Anyway, once you have this sorted out... next up... contests:
Nothing says, "thanks for promoting hard for me", like cash and cool shit. In many spaces this is largely expected and to try to launch without a contest would be stupid. This comes back to know your space and the affiliates that reside there.
So, if you're gonna do a contest of any kind, lay it out... how long is the contest... how many prizes... what are they... what are the rules.
After you have that all sorted, get it to sales copy. Sell potential JV partners on your offer... your product... your EPC... your contest. all of it. And, if you can do something for them in return for mailing for your launch, all the better... the law of reciprocity is a biggie when it comes to a launch.
And perhaps most importantly here -- get them to sign up for a list where you can keep in touch with them.
At first every 2-3 days is good. Don't wanna over do it with them if your launch is 60 days out. But keep in touch enough to remind them about the launch and their commitment to mail. Most importantly keep the interested.
As you get closer to the launch, communicate more regularly. In addition to mass mail through your list, drop Facebook messages, skypes, gtalks, AIM's, phone calls, whatever. A good mix of mass mail and personal communications is solid for getting people to live up to their commitments.
Now.
Speaking of commitments...
If you get 1000 people to tell you they will promote for you, 300 will actually do it. People are people. They over commit, they don't pay attention to their calendars, or they are fucking lazy.
Regardless. ALWAYS go after way way way more people than you think you need to get you to the launch numbers you desire.
So...
Once you get the JV's signing up and start getting a buzz about your launch.
Next, comes launch time.
Every day of your launch, update your partners.
Tell them the EPC's.
Tell them you appreciate them.
Get them fighting one another to claim prizes.
Keep them excited and keep them pushing.
A launch is only successful if you can get the maximum amount of people to promote in the short window you have scheduled. And you help make that happen by staying in touch and staying on top of things.
Once the launch has ended, communicate again. Let the partners know you appreciate them again. Remind them you will be there for them when and if they launch. And of course, provide any contest final results and then live up to the prizes.

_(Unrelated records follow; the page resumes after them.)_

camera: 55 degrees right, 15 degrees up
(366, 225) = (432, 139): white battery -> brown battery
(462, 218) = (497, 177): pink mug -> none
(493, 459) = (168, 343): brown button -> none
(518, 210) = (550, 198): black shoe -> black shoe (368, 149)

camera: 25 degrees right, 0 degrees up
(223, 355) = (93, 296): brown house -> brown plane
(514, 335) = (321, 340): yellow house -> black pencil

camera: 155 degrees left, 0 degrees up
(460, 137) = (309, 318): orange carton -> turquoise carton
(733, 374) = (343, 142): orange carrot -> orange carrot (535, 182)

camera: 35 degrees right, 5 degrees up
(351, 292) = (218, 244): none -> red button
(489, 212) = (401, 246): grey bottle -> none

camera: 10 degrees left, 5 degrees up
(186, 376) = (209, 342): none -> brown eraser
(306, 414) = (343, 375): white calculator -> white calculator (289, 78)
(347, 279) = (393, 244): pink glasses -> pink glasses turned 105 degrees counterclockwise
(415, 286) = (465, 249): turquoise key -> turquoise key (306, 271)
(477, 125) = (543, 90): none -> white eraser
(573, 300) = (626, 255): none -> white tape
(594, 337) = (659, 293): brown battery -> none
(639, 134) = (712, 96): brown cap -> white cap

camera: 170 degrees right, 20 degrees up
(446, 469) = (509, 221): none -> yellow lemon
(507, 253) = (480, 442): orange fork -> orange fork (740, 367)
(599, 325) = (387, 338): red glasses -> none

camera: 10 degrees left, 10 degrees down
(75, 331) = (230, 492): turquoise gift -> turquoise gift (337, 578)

If you offered cash. Pay it... timely.
If you offered prizes. Ship them. timely.
From there you should have plenty o launch monies and and a big ole list to promote to.
Make sure you don't blow all your launch monies on hookers 'n coke. Make sure you email your lists and reciprocate for your partners. And most of all, make sure you re-invest some of your new monies into other business models that are not built on launches.
tl;dr... find affiliates, offer them money, talk to them through the process, and then pay them on time and mail back for them if they ask.